LESETEXT →

VVV Ü 50 erkundet ehemalige Kohlereviere des Deisters

Wandertour durch das Fuchsbachtal am 21. Juni

BURGDORF (r/jk). VVV Ü 50 - der Club für aktive (Un)Ruheständler lädt am Donnerstag, 21. Juni, zu einer geführten Wandertour durch das Fuchsbachtal im Deister ein. In diesem reizvollen landschaftlichen Umfeld entdeckt der aufmerksame Wanderer zahlreiche Relikte des Steinkohlebergbaus, der dort über zwei Jahrhunderte beheimatet war. Die Teilnehmer treffen sich um 8.30 Uhr in der Wartehalle des Burgdorfer Bahnhofs und brechen mit dem Zug nach Barsinghausen auf. Die Rückkehr ist gegen 18.00 Uhr geplant. Jeder Wanderer ist für festes Schuhwerk und seine Verpflegung eigenverantwortlich. Die Wanderführung übernehmen Dieter Frank und Gerd Böhm.

Quelldatensätze
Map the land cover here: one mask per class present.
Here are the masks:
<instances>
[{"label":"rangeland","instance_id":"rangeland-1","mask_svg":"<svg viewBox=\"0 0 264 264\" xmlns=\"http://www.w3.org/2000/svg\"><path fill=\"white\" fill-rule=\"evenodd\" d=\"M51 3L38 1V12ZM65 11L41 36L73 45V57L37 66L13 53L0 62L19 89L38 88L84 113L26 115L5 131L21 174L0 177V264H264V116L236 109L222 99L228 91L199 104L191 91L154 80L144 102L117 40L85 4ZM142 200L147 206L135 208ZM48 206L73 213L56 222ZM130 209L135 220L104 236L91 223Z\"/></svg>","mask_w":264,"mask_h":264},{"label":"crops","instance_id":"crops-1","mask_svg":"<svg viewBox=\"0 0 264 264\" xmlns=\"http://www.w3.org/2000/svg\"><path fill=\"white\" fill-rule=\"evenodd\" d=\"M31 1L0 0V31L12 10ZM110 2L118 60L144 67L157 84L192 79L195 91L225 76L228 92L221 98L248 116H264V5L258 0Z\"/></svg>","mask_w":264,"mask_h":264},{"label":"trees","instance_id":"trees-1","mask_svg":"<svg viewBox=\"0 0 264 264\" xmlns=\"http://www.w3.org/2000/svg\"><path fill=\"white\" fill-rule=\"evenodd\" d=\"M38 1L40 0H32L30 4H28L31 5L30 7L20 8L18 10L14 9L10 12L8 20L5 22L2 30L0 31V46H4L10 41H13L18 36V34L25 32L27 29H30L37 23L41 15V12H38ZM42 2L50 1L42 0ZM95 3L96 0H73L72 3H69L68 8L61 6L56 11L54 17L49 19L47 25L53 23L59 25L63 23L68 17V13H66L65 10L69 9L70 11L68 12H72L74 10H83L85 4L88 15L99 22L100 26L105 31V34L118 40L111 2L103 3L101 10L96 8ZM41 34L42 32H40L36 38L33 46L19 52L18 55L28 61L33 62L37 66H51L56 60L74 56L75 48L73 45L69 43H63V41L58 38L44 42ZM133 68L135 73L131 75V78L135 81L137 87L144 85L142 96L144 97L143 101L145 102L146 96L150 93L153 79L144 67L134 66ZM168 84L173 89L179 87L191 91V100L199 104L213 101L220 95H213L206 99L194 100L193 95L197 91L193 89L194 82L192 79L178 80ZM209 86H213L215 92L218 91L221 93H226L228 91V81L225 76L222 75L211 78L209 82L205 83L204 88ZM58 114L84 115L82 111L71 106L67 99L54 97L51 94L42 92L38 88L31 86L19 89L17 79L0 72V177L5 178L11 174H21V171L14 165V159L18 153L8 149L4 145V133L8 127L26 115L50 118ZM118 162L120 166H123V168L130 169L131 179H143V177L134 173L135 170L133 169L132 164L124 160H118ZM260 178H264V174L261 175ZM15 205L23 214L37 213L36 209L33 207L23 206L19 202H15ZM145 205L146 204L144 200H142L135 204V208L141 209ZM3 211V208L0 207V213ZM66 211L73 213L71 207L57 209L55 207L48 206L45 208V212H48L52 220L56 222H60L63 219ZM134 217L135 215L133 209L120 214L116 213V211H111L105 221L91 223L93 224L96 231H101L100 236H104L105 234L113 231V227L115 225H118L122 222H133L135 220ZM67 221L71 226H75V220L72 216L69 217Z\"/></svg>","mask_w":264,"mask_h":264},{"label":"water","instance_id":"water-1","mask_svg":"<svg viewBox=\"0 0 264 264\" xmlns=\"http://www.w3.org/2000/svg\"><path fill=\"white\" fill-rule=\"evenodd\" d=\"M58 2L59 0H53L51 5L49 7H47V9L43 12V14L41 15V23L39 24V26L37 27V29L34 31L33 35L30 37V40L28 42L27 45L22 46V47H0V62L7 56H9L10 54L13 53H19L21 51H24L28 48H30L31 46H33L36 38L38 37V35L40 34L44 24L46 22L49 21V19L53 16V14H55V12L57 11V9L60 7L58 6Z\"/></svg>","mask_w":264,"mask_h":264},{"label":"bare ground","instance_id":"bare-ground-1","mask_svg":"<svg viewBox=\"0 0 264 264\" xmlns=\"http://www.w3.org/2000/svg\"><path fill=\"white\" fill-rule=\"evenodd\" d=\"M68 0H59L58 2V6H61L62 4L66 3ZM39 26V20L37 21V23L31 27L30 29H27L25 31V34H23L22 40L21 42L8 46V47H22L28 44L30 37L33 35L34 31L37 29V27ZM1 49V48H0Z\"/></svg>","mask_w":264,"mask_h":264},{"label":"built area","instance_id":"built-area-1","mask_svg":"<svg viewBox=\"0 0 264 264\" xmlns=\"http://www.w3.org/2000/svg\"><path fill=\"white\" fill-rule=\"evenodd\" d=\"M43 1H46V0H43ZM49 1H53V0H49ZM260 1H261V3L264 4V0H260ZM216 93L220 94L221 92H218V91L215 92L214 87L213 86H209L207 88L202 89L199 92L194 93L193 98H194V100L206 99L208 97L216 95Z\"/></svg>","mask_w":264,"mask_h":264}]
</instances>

AUFGABEN →
A: Tausche im Text über die Deister-Wanderung „Zug“ gegen „Bus“ und gib dabei den Abschnitt von „Wandertour durch das Fuchsbachtal am“ bis einschließlich „und Gerd Böhm.“ wieder.
B: Führe den Text über die Wandertour durch das Fuchsbachtal nach seinem letzten Satz weiter.
Die Datensätze sind eigenständiges Material.

LÖSUNGEN →
A:
Wandertour durch das Fuchsbachtal am 21. Juni

BURGDORF (r/jk). VVV Ü 50 - der Club für aktive (Un)Ruheständler lädt am Donnerstag, 21. Juni, zu einer geführten Wandertour durch das Fuchsbachtal im Deister ein. In diesem reizvollen landschaftlichen Umfeld entdeckt der aufmerksame Wanderer zahlreiche Relikte des Steinkohlebergbaus, der dort über zwei Jahrhunderte beheimatet war. Die Teilnehmer treffen sich um 8.30 Uhr in der Wartehalle des Burgdorfer Bahnhofs und brechen mit dem Bus nach Barsinghausen auf. Die Rückkehr ist gegen 18.00 Uhr geplant. Jeder Wanderer ist für festes Schuhwerk und seine Verpflegung eigenverantwortlich. Die Wanderführung übernehmen Dieter Frank und Gerd Böhm.

B:
Die rund 11 Kilometer lange Wandertour führt die Teilnehmer zu den ehemaligen Betriebsstätten des Steinkohlebergbaus im Deister. Er hinterließ viele sichtbare und verborgene Spuren in der Landschaft. Bereits im Jahr 1695 begann der erste dauerhafte Bergwerksbetrieb im Deister in der Nähe von Wennigsen. Im Barsinghäuser Fuchsbachtal startete 1831 der gewerbsmäßige Abbau von Deisterkohle. Da sich das Abbaugebiet im Besitz der örtlichen Klosterkammer befand, erhielt das Bergwerk den Beinamen „Klosterbergwerk“. Seit 1857 befand es sich im staatlichen Eigentum. 1925 übernahm die Preußische Bergwerks - und Hütten-Aktiengesellschaft (PREUSSAG) den Steinkohleabbau. Knapp 100 Jahre später zwangen wirtschaftliche Gründe die Betreiber, im Jahr 1956 das Werk endgültig zu schließen. Fast 5000 Arbeitskräfte verloren damit ihre bisherige Lebensgrundlage. Lange Zeit hatte die Gemeinde Barsinghausen mit den ruinösen Folgen dieses wirtschaftlichen Fiaskos zu kämpfen.
Teilnehmerkarten sind bei Bleich Drucken und Stempeln, Braunschweiger Straße 2, Tel. 05136/1862 erhältlich. Für VVV-Mitglieder gibt es Ermäßigungen.